Of those contacted by the Monitor, three aren't commenting, and some admit his mathematical model is too confusing for them to feel comfortable investing money in it. Others in the production/distribution end of films are quick with an easy barb.

"Get me his name and telephone, and I will get him a job for $90 million a year," says Jerry Pursell, former distributor of motion pictures for Crest films.

The money pit

While many industry insiders dismiss Lanier's claim to pick the winners and losers, some say privately that his methodology is accurate in one respect. It reveals an increasing audience dissatisfaction with the quality of movies, even as the cost of those films has reached historic heights.

The number of wide-release films continues to rise, he says, up this year from 143 to 160, and the costs of producing and marketing them have risen 15 to 20 percent. But the quality of these films hasn't kept pace, Lanier says.
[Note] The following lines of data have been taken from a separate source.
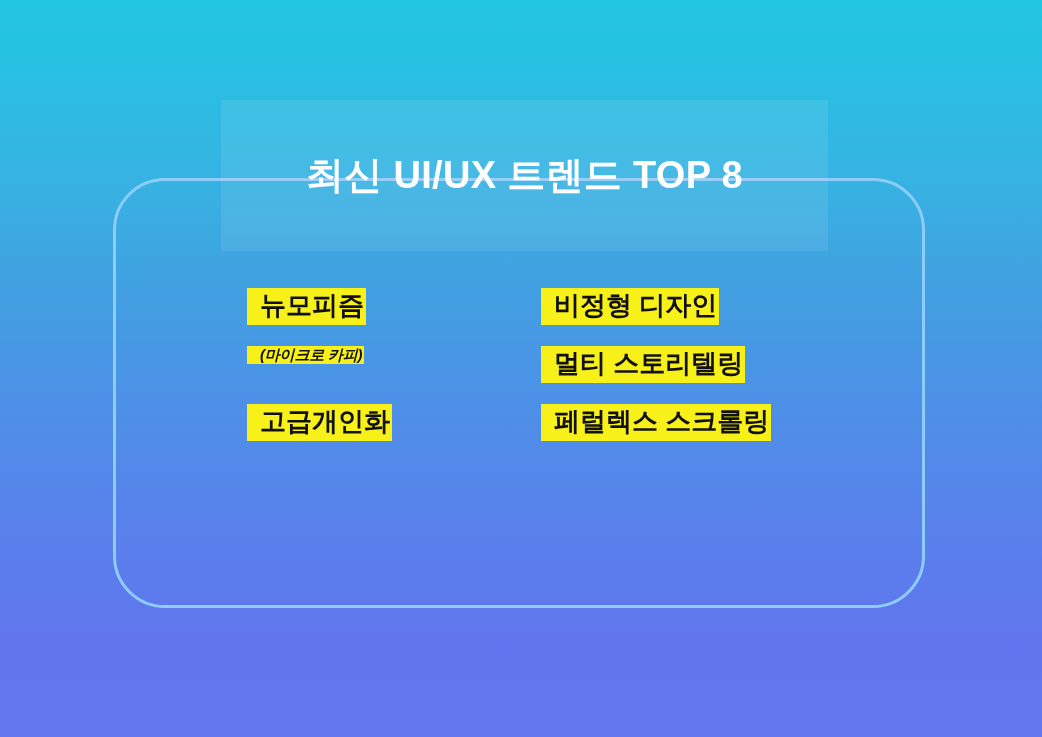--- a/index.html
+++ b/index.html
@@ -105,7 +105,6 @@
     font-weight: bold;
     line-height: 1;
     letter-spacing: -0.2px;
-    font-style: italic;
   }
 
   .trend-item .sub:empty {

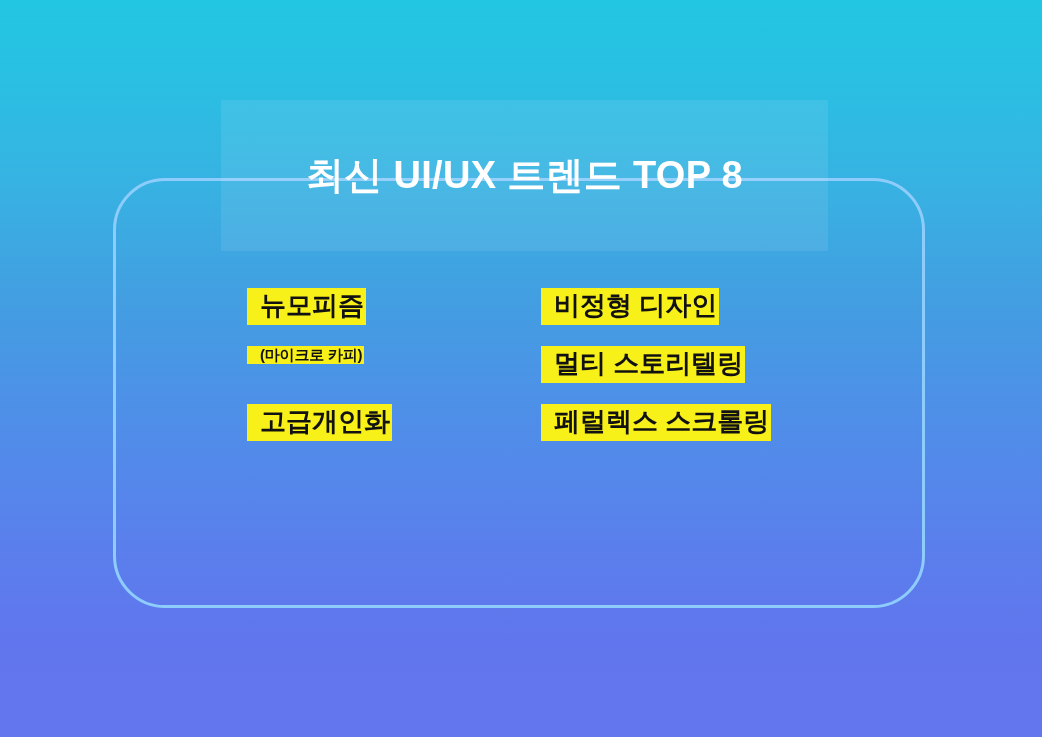--- a/index.html
+++ b/index.html
@@ -150,6 +150,18 @@
       </div>
     </div>
 
+    <div class="trend-row">
+      <div class="trend-col">
+        <span class="trend-item">
+          <span>스토리텔링</span>
+        </span>
+      </div>
+      <div class="trend-col">
+        <span class="trend-item">
+          <span>3D, AR, VR</span>
+        </span>
+      </div>
+    </div>
 
     <div class="trend-row">
       <div class="trend-col">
"We have seen a steady deterioration in the entertainment content of film over the past 50 years," Lanier says. "If nothing changes in the way studios make and market their films, we will shortly see many of them drowning in red ink."

Lanier says his method could at least help change that. "For years, Hollywood has had to operate on the premise that 'nobody knows anything' about what a movie will do. That is no longer true and simply not good enough anymore."